= Texte de lecture =
La réponse à la maladie aux États-Unis et dans tous les autres pays développés s’est caractérisée par la confusion, le manque de coordination et une absence totale de préparation.
Malgré la Silicon Valley et les universités les plus prestigieuses du monde, les États-Unis, le pays le plus riche au monde est incapable de réaliser les moindres tests qui permettraient de gérer la pandémie.
Partout dans le pays, les patients et les médecins cherchent désespérément à réaliser des tests, mais les fonctionnaires fédéraux leur refusent cette possibilité. Une récente enquête auprès des infirmières de la côte ouest a révélé que la plupart des hôpitaux n’avaient pas de plan précis pour isoler et traiter les patients atteints de coronavirus. On signale que les lieux de travail manquent même des produits d’hygiène les plus élémentaires pour lutter contre l’épidémie. Toutefois, on empêche les travailleurs en transit et les agents de bord de porter des équipements de protection au travail.
Le chaos est tel qu’on a mis le nouveau chef de cabinet de Trump en quarantaine après que ce dernier a eu contact avec un patient atteint de coronavirus. Cependant, la Maison Blanche n’a pas pu répondre à la question de savoir si le président lui-même, qui avait assisté à une conférence avec une personne infectée, s’est fait tester.
Les experts ont averti que si le nombre de cas continue à augmenter au rythme actuel, il dépassera rapidement le nombre de lits d’hôpitaux disponibles, ce qui entraînera une augmentation rapide de la mortalité de la maladie.

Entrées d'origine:
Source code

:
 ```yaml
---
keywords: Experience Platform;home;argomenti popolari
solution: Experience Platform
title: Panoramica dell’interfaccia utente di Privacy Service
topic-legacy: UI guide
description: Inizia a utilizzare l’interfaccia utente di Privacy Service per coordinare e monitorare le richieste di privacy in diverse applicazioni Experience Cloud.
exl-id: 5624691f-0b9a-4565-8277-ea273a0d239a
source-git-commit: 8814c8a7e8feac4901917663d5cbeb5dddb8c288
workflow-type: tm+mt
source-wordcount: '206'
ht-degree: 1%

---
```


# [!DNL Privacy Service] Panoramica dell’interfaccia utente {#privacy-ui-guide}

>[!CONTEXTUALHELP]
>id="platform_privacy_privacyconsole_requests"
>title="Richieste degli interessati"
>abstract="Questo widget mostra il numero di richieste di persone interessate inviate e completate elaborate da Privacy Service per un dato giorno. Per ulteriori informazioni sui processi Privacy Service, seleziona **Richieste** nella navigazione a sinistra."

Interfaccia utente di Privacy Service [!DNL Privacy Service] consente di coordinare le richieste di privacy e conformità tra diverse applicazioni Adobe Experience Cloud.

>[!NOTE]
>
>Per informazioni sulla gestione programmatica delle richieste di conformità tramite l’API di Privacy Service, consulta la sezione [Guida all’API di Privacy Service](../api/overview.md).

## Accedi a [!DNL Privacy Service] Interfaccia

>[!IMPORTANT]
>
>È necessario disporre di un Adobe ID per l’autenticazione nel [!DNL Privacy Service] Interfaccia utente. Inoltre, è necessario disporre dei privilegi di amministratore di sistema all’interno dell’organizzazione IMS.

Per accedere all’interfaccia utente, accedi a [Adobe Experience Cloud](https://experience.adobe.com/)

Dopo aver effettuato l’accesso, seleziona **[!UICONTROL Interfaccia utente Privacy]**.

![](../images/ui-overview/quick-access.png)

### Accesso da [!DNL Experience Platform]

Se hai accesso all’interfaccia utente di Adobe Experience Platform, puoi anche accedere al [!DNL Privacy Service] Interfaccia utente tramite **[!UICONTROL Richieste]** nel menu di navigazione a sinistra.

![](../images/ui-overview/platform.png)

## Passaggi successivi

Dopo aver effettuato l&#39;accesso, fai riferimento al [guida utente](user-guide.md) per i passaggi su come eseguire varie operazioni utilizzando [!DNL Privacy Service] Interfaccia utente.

= Vos consignes =
(1) Répondez aux questions suivantes sur le texte consacré à la pandémie aux États-Unis.
(a) Qu'a révélé l'enquête récente menée auprès des infirmières de la côte ouest ?
(b) Qui a été placé en quarantaine après avoir été en contact avec un patient atteint de coronavirus ?
(c) Selon les experts, que se passera-t-il si le nombre de cas continue à augmenter au rythme actuel ?
(2) Poursuivez le texte consacré à la pandémie aux États-Unis en reprenant après sa dernière phrase.

= Corrigé de l'exercice =
(1)
(a) La plupart des hôpitaux n'avaient pas de plan précis pour isoler et traiter les patients atteints de coronavirus.
(b) Le nouveau chef de cabinet de Trump.
(c) Le nombre de cas dépassera rapidement le nombre de lits d'hôpitaux disponibles, ce qui entraînera une augmentation rapide de la mortalité de la maladie.

(2)
Des crises de cette ampleur provoquent de profonds changements dans les consciences. Comme l’a écrit Léon Trotsky, «les époques révolutionnaires, les époques de glissements sociaux, tournent tout l’intérieur de la société vers l’extérieur.» La société est témoin de l’échec d’une classe, d’un système de règles et de tout un ordre social.
Cette pandémie n’est que la plus visible d’une série d’événements – des réactions désastreuses aux ouragans Maria et Harvey, aux incendies de forêt en Californie et aux catastrophes entourant le Boeing 737 Max – qui ont mis en évidence l’incapacité de la société américaine à s’attaquer sérieusement aux grands problèmes sociaux.
Au cours de la dernière décennie, l’élite dirigeante oriente toute la vie économique et politique vers une implacable redistribution des richesses vers le haut. Mais la solution à tous les grands problèmes sociaux, des pandémies au changement climatique, exige que les ressources financières soient orientées vers la satisfaction des besoins sociaux.
La société est très différente après une crise majeure. Les formes de vie changent, les formes de relations sociales changent et les formes de gouvernement changent.
On a beaucoup parlé récemment de l’héritage de la révolution américaine, la classe dirigeante faisant tout ce qu’elle peut pour diffamer et calomnier les aspirations démocratiques qui y ont trouvé leur expression.
Mais il est utile de rappeler que le document même qui a fondé le pays commence par la phrase intemporelle suivante: «Lorsque dans le cours des événements humains […] Toutes les fois qu’une forme de gouvernement devient destructive de ce but, le peuple a le droit de la changer ou de l’abolir.»
Nous sommes maintenant au milieu d’un événement qui nécessite que les relations sociales et politiques qui dominaient la société auparavant soient modifiées.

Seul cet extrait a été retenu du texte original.